> **WHAT TO DO**
Can you transcribe all of the records below word for word, leaving out the pictures?

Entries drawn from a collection
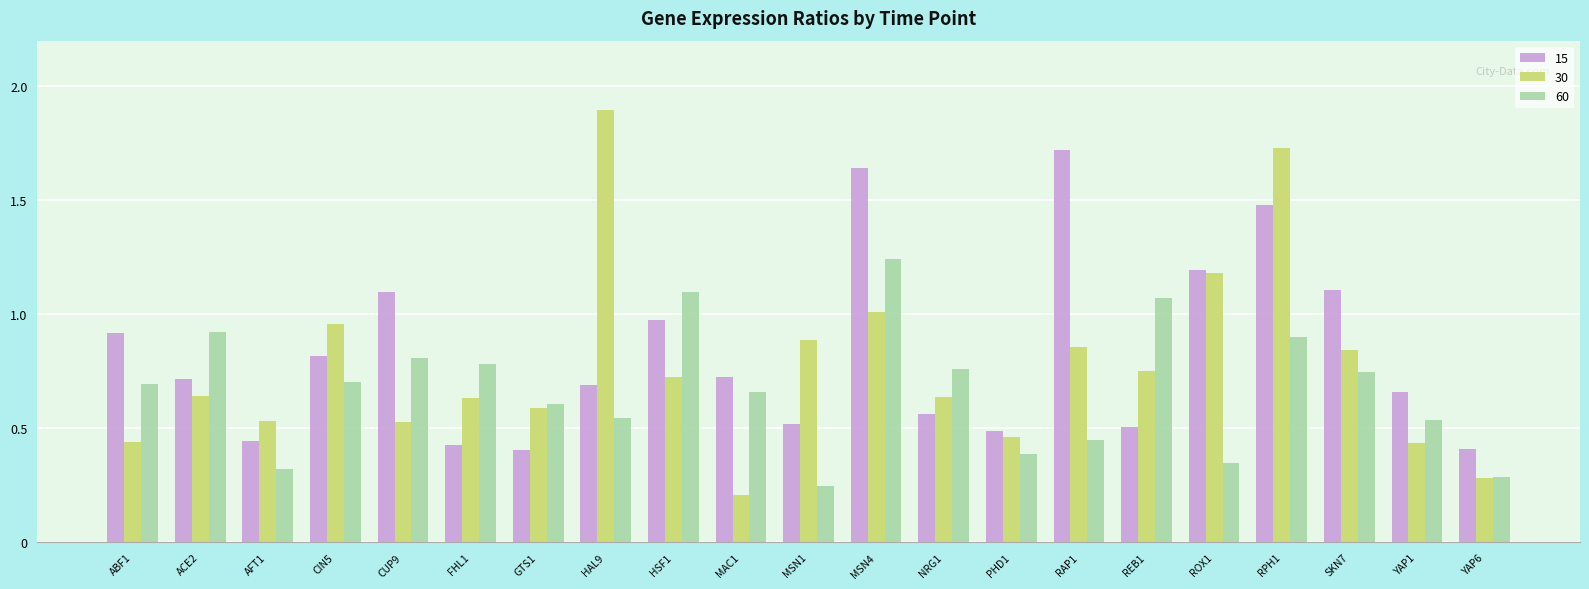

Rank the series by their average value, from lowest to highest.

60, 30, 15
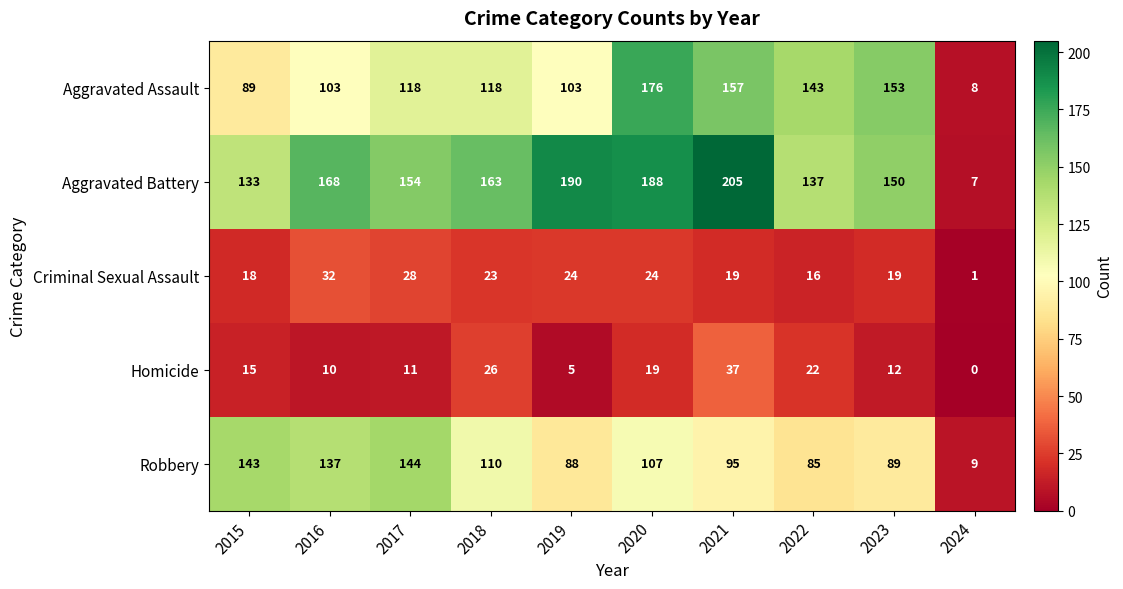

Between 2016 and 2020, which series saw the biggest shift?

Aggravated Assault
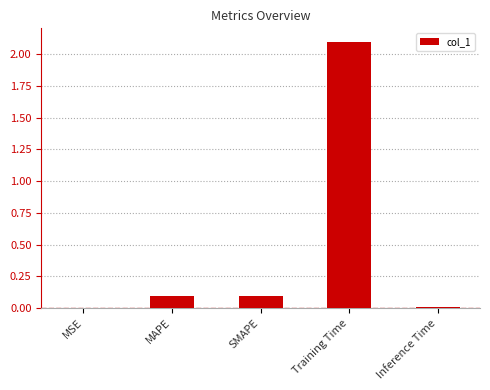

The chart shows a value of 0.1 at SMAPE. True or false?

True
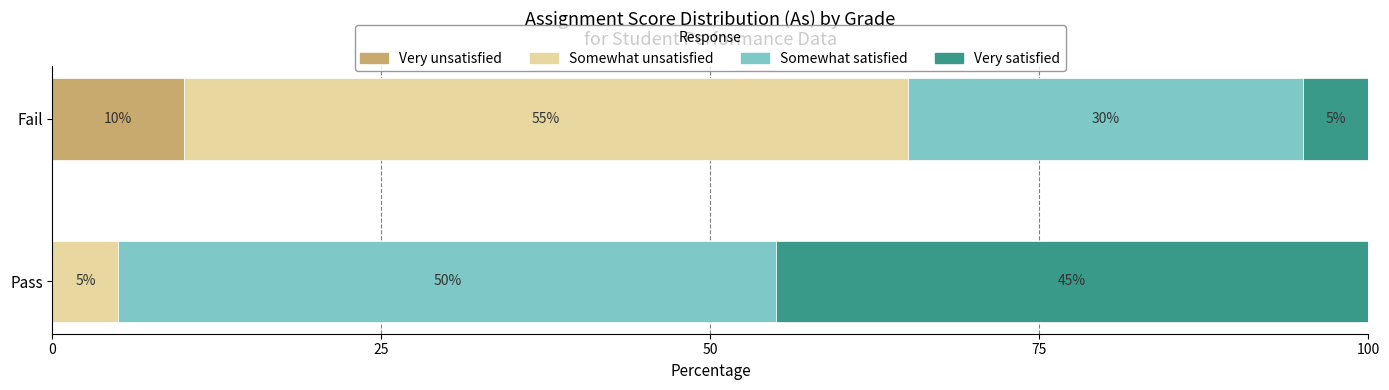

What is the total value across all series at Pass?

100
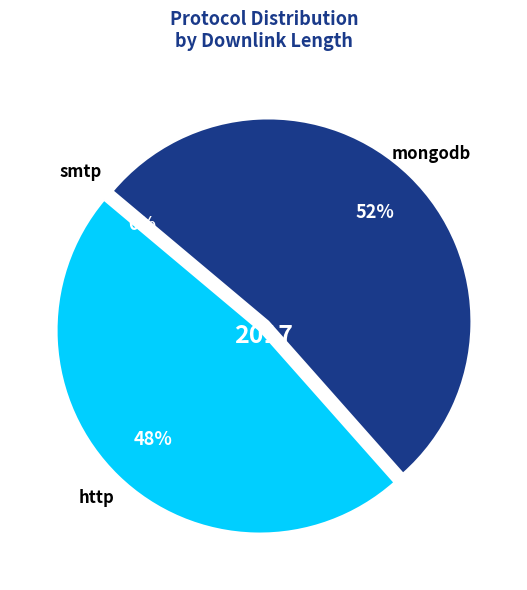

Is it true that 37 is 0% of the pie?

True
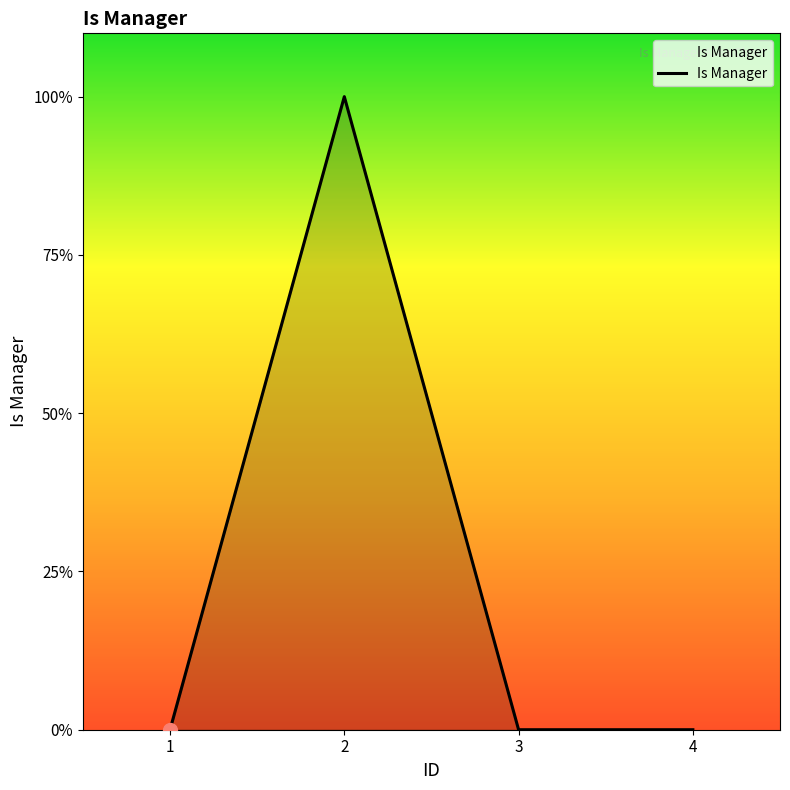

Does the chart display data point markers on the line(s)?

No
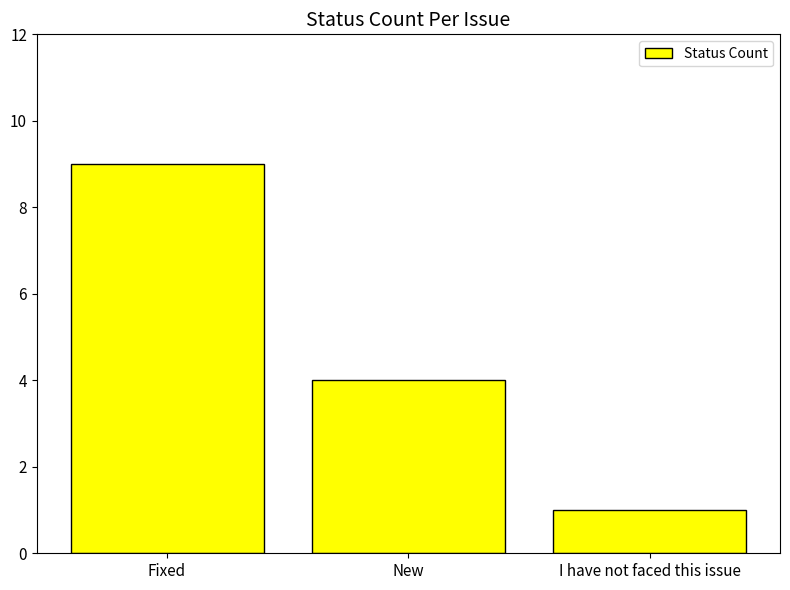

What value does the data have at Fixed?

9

> **WRITTEN REPLY**
Rank the series by their average value, from lowest to highest.

60, 30, 15

Between 2016 and 2020, which series saw the biggest shift?

Aggravated Assault

The chart shows a value of 0.1 at SMAPE. True or false?

True

What is the total value across all series at Pass?

100

Is it true that 37 is 0% of the pie?

True

Does the chart display data point markers on the line(s)?

No

What value does the data have at Fixed?

9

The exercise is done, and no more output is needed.